Artist

Holger Czukay

Genre: Avant-Garde ,Experimental Electronic ,Art Rock ,Experimental ,Experimental Rock
Origin: U.S.A
Active: 1968 - 2017
Listen on Coda
Born in Gdansk on March 24, 1938, Holger Czukay joined Can as one of its founding members and helped shape the Krautrock movement from its underground roots; across decades of wide-ranging work he connected mainstream pop with experimental forms, introduced sampling methods early on, and examined how global musical traditions influenced Western listeners.

Music captivated him early, prompting formal studies in composition and conducting that often clashed with conventional standards; he was barred from a jazz festival after judges deemed his contribution “unclassifiable music” and was later dismissed from Berlin’s Music Academy for comparable artistic defiance. While studying under Karlheinz Stockhausen he sharpened his concepts, eventually taking on teaching duties himself; student Michael Karoli introduced him to the Beatles, the Rolling Stones, and the Velvet Underground.

Once he adopted the bass, Czukay joined Karoli, fellow Stockhausen pupil Irmin Schmidt, drummer Jaki Liebezeit, and American singer Malcolm Mooney to create the ensemble Inner Space in early 1968. The group soon adopted the name Can and issued its first album, Monster Movie, in 1969, launching a sequence of forward-looking records that secured the band’s status among the era’s defining acts.

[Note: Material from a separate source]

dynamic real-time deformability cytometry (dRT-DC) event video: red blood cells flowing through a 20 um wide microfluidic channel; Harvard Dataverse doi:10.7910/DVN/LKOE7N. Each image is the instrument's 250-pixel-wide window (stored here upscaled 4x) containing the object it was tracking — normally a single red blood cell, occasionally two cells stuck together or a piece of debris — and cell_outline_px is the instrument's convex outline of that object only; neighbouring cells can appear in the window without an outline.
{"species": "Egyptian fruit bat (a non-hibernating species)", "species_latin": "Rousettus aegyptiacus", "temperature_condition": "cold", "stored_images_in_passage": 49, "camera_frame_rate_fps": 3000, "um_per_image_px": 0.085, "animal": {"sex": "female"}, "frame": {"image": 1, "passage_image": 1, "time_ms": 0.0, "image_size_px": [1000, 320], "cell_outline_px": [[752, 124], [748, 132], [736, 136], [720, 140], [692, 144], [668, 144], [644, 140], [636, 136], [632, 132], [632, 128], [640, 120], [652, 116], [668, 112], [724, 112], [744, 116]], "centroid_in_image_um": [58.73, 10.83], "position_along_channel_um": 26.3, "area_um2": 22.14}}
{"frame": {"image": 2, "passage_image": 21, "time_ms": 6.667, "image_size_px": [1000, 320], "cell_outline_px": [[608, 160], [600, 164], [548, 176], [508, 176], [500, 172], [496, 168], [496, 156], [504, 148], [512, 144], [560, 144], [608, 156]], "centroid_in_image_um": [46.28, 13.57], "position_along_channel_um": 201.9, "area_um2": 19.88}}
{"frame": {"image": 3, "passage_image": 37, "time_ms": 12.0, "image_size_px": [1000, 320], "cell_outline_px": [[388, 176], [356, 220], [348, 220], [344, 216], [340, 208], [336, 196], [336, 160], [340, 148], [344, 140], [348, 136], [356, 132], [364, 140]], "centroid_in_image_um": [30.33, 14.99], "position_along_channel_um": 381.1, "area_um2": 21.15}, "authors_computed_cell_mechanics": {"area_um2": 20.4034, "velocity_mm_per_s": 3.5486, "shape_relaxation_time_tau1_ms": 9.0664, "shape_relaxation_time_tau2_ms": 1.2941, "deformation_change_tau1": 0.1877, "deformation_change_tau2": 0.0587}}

Concurrently Czukay partnered with Rolf Dammers on Canaxis 5, applying rudimentary tape-splice sampling and worldbeat elements; constructed from thousands of short-wave radio captures, the record drew on numerous international sources and established Czukay as an early advocate for incorporating global music into Western contexts.

Can dissolved after releasing Flow Motion in 1976, prompting Czukay’s first solo album, Movies, in 1979, which refined his short-wave collage approach. The record earned both critical praise and attention from fellow musicians, leading Czukay to several collaborative ventures: he contributed to Eurythmics’ 1981 debut In the Garden, joined Jaki Liebezeit and bassist Jah Wobble for the album Full Circle and its club single “How Much Are They,” and, through Wobble, met Japanese vocalist Phew, with whom he, Liebezeit, and producer Conny Plank recorded the 1982 album Phew.

His next solo outing, On the Way to the Peak of Normal, appeared in 1982 and again involved Wobble along with sessions from the Düsseldorf band S.Y.P.H.; it was followed by Der Osten Ist Rot in 1984 and Rome Remains Rome in 1987, the latter containing the contentious track “Blessed Easter” that incorporated a sample of Pope John Paul II. Much of the mid-1980s was devoted to production duties. In 1988 Czukay collaborated with David Sylvian on Plight and Premonition; the pair reconvened the next year for Flux + Mutability, after which Czukay rejoined Can to record the studio album Rite Time. Apart from the solo releases Radio Wave Surfer in 1991 and Moving Pictures in 1993, he largely stepped back from performing during the 1990s to concentrate on production, returning with Good Morning Story in 1999. La Luna, featuring his wife, vocalist U-She, appeared in 2000, and the pair issued The New Millennium in 2003. U-She’s death in July 2017 left Czukay bereft; he himself died the following September at age 79, his body found in the Weilerswist, Germany apartment that had once housed Can’s Inner Space Studio.